La taxe proposée frapperait les gains de ceux qui ont plus d’un milliard de dollars d’actifs ou des revenus de plus de 100 millions de dollars par an, et elle pourrait commencer à soutenir le grand plan de services sociaux et de lutte contre le changement climatique que Biden s’efforce de terminer avant de partir cette semaine pour des sommets mondiaux.
La nouvelle proposition des milliardaires, associée à un nouvel impôt minimum de 15% sur les sociétés, fournirait des sources de revenus alternatives dont Biden a besoin pour gagner la confiance d’une démocrate clé, la sénatrice Kyrsten Sinema de l’Arizona, qui avait rejeté l’idée précédente du parti de revenir sur les allégements fiscaux de l’ère Trump sur les sociétés et les riches pour augmenter les revenus.
Biden a rencontré mardi soir à la Maison Blanche Mme Sinema et un autre opposant démocrate, le sénateur Joe Manchin de Virginie occidentale.
Aucun sénateur ne veut se lever et dire : « Je pense que c’est très bien que les milliardaires paient peu ou pas d’impôts pendant des années », a déclaré le sénateur démocrate Ron Wyden de l’Oregon, président de la commission des finances du Sénat, qui dirige ce nouvel effort.
Biden et son parti se concentrent sur au moins 1,75 trillion de dollars dans les programmes de soins de santé, de garde d’enfants et de lutte contre le changement climatique, réduisant ainsi ce qui était un plan de 3,5 trillions de dollars, alors qu’ils tentent de conclure les négociations cette semaine.

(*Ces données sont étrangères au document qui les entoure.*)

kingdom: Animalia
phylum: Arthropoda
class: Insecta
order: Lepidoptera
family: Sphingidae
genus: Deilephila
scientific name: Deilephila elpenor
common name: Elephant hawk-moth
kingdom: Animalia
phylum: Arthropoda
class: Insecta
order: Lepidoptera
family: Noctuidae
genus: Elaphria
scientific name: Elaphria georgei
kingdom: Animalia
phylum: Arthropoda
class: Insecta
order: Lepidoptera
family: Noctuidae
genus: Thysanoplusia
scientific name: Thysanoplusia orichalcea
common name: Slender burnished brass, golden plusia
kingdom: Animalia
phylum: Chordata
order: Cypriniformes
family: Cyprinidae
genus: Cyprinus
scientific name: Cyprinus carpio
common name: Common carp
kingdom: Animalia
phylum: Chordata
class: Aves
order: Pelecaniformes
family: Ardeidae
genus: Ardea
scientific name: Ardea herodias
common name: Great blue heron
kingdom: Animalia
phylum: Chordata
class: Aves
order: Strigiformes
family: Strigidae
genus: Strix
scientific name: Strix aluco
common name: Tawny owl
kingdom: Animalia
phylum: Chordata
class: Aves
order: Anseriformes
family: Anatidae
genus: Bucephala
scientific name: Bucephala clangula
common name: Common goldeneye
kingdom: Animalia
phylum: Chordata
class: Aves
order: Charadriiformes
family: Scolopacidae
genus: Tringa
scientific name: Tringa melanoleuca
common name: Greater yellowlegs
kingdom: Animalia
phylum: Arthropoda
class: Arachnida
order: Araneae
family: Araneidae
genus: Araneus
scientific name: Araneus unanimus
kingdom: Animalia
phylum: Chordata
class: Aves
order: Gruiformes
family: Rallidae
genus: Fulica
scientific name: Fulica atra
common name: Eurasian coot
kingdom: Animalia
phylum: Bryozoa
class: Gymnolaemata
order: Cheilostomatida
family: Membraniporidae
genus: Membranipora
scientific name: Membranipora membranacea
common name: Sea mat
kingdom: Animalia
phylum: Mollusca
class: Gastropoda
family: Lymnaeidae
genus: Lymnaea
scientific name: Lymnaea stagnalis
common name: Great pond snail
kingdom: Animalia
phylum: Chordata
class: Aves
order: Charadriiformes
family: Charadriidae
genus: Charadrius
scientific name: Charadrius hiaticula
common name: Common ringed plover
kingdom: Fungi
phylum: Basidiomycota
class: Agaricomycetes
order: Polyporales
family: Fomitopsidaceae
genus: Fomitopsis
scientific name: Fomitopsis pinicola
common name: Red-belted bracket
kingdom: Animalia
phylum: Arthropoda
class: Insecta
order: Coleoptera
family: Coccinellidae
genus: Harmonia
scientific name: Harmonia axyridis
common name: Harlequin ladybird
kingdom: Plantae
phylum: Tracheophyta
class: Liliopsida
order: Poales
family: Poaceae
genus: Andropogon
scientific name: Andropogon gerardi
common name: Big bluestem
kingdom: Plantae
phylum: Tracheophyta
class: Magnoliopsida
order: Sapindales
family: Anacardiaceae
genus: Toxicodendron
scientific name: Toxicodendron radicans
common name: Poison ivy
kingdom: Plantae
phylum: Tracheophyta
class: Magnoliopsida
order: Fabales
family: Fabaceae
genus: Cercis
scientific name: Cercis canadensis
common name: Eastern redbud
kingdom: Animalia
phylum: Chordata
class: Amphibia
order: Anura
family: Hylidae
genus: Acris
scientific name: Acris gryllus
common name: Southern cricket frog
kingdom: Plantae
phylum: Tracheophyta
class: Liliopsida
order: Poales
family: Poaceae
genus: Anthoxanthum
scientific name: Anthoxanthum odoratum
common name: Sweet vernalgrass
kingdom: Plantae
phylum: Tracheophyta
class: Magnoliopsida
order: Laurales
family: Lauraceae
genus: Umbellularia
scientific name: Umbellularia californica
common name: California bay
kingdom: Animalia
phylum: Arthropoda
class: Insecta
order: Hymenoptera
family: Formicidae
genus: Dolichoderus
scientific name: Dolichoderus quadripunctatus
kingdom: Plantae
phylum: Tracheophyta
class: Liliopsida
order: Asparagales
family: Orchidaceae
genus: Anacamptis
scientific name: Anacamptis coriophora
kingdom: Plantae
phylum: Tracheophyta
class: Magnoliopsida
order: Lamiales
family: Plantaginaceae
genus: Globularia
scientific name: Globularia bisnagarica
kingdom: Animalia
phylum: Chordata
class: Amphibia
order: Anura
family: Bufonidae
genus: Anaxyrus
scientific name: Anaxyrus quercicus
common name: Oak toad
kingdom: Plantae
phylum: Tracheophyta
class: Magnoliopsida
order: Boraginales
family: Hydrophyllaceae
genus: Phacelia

Ensemble, le nouvel impôt sur les milliardaires et l’impôt minimum sur les sociétés de 15 % sont conçus pour répondre au souhait de M. Biden de voir les riches et les grandes entreprises payer leur « juste part ». Ils répondent également à sa promesse qu’aucun nouvel impôt ne frappera les personnes gagnant moins de 400 000 dollars par an, ou 450 000 dollars pour les couples. M. Biden insiste sur le fait que toutes les nouvelles dépenses seront entièrement payées et ne viendront pas s’ajouter à la dette nationale.
Si les nouvelles propositions fiscales ont semblé agréables à M. Manchin et pourraient convaincre Mme Sinema, dont le soutien est nécessaire dans un Sénat divisé à 50-50 et où M. Biden n’a pas de voix en réserve, l’idée de l’impôt des milliardaires s’est heurtée à la critique d’autres démocrates qui la jugent lourde ou pire.
Le représentant Richard Neal, D-Mass, président de la commission des voies et moyens, a déclaré qu’il avait dit à M. Wyden que l’impôt sur les milliardaires pourrait être plus difficile à mettre en œuvre que la voie empruntée par sa commission en augmentant simplement les taux sur les sociétés et les riches.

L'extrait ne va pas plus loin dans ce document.